March 20, 2014 4:31 pm
I approve this.
And I despise my own footage, not sure if that’s because I’m the worst critic for myself or the fact I’m not seeing the way and how I wanted the things I have created in my imagination.
March 17, 2014 9:16 pm
this article sounds like it’s sponsored by a pharmaceutical company advocating painkillers to skaters.
this dude is whinging about pain, but at the same time thinking the painkillers are making him a more creative writer.
drugs don’t make people creative – all they do is stop people from doubting themselves.
but that doubt is very useful to most people, because it gives them a chance to reassess and fine-tune their art form.
only very few people like Hendrix are prodigies don’t need to change shit because they’re just instinctively genius.
March 18, 2014 1:03 pm
So the LSD in the headband was all about getting over the doubt?
March 18, 2014 4:51 pm
I think you missed the point bud. This dude isn’t saying “look at my creative mind on drugs” he’s just telling a story about being on the couch on painkillers and how he thinks that ties into the broader context.

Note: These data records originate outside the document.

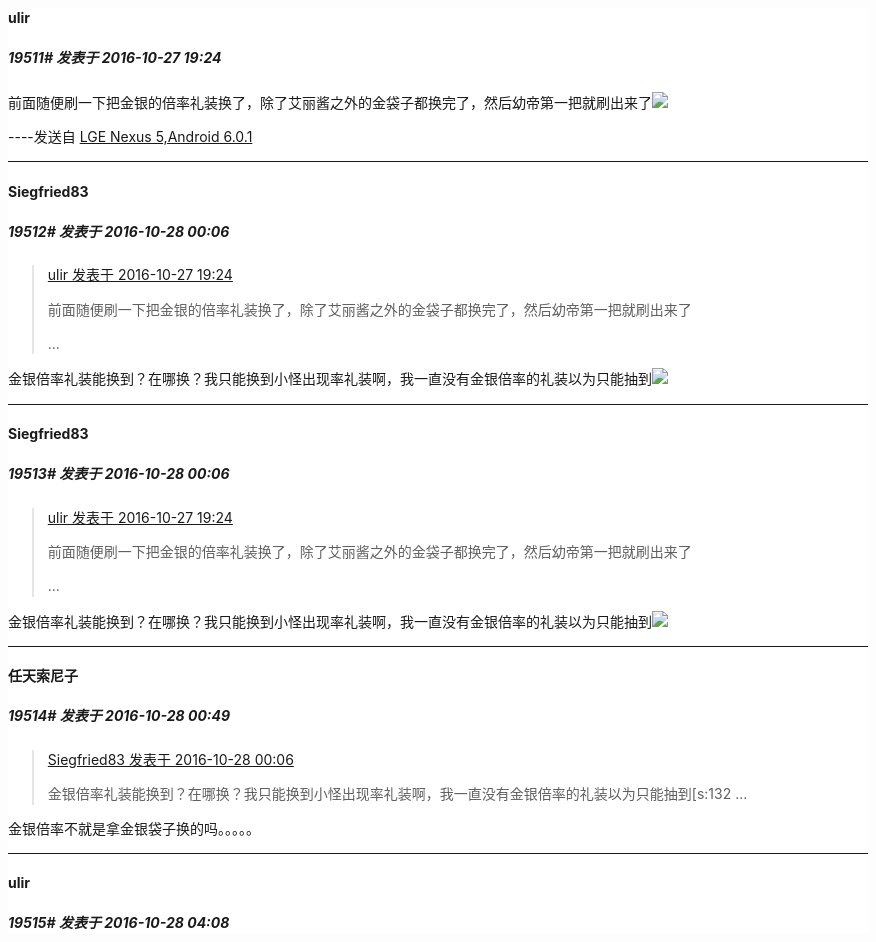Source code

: ####  ulir  
##### 19511#       发表于 2016-10-27 19:24


前面随便刷一下把金银的倍率礼装换了，除了艾丽酱之外的金袋子都换完了，然后幼帝第一把就刷出来了<img src="https://static.saraba1st.com/image/smiley/face/05.gif" referrerpolicy="no-referrer">


----发送自 [LGE Nexus 5,Android 6.0.1](http://stage1.5j4m.com/?1.21)


*****

####  Siegfried83  
##### 19512#       发表于 2016-10-28 00:06


<blockquote><a href="httphttps://bbs.saraba1st.com/2b/forum.php?mod=redirect&amp;goto=findpost&amp;pid=33992209&amp;ptid=1085254" target="_blank">ulir 发表于 2016-10-27 19:24</a>

前面随便刷一下把金银的倍率礼装换了，除了艾丽酱之外的金袋子都换完了，然后幼帝第一把就刷出来了


 ...</blockquote>
金银倍率礼装能换到？在哪换？我只能换到小怪出现率礼装啊，我一直没有金银倍率的礼装以为只能抽到<img src="https://static.saraba1st.com/image/smiley/dym/154.gif" referrerpolicy="no-referrer">


*****

####  Siegfried83  
##### 19513#       发表于 2016-10-28 00:06


<blockquote><a href="httphttps://bbs.saraba1st.com/2b/forum.php?mod=redirect&amp;goto=findpost&amp;pid=33992209&amp;ptid=1085254" target="_blank">ulir 发表于 2016-10-27 19:24</a>

前面随便刷一下把金银的倍率礼装换了，除了艾丽酱之外的金袋子都换完了，然后幼帝第一把就刷出来了


 ...</blockquote>
金银倍率礼装能换到？在哪换？我只能换到小怪出现率礼装啊，我一直没有金银倍率的礼装以为只能抽到<img src="https://static.saraba1st.com/image/smiley/dym/154.gif" referrerpolicy="no-referrer">


*****

####  任天索尼子  
##### 19514#       发表于 2016-10-28 00:49


<blockquote><a href="httphttps://bbs.saraba1st.com/2b/forum.php?mod=redirect&amp;goto=findpost&amp;pid=33994586&amp;ptid=1085254" target="_blank">Siegfried83 发表于 2016-10-28 00:06</a>

金银倍率礼装能换到？在哪换？我只能换到小怪出现率礼装啊，我一直没有金银倍率的礼装以为只能抽到[s:132 ...</blockquote>
金银倍率不就是拿金银袋子换的吗。。。。。


*****

####  ulir  
##### 19515#       发表于 2016-10-28 04:08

He never suggested that he thought the painkillers made him a more creative writer, and I don’t think he’s of the mind that he’s a genius. There’s good stuff in this article and you’re getting hung up on this irrelevant shit?
August 22, 2014 6:18 am
March 18, 2014 1:10 pm
No one likes to watch their own footage. Who doesn’t cringe watching their own footage. A jock.
March 18, 2014 3:26 pm
At first reading, this article felt a tad incoherent as a whole, but I guess explaining skateboarding from an epistemological POV is not easy for anyone. Let a philosopher explain what philosophy is, and what it means to its practitioners, while looking at the impact, that polarizing views and thoughts of the core practitioners have on themselves and the society they inhabit, can be quite arduous.
What we know and how we feel about the knowledge is, has, and will always be contradictory. In the end our opinions do not matter that much, because skateboarding would never be where it is without all the contradiction and polarization; without all of the hating of the big companies and how they impact the core industry. Without all the commercialism, without the skateboard being commodified, skateboarding would not have spread to all the corners of the Earth. You wouldn’t have heard of any Arto Saaris’, Geoff Rowleys’ etc. No country with its cities, no city with its locales, no local with its sub cultural groups would have their own skateboarding legends.
Every subcultural “sport”-industry has its own pioneers, posers – and therefore also has its own skeptics, and haters. It’s what is demanded for something to grow and evolve. But despite which direction the evolutionary growth goes, the core, fundamental idea remains the same: Enjoy what you do, and do it as much as you can.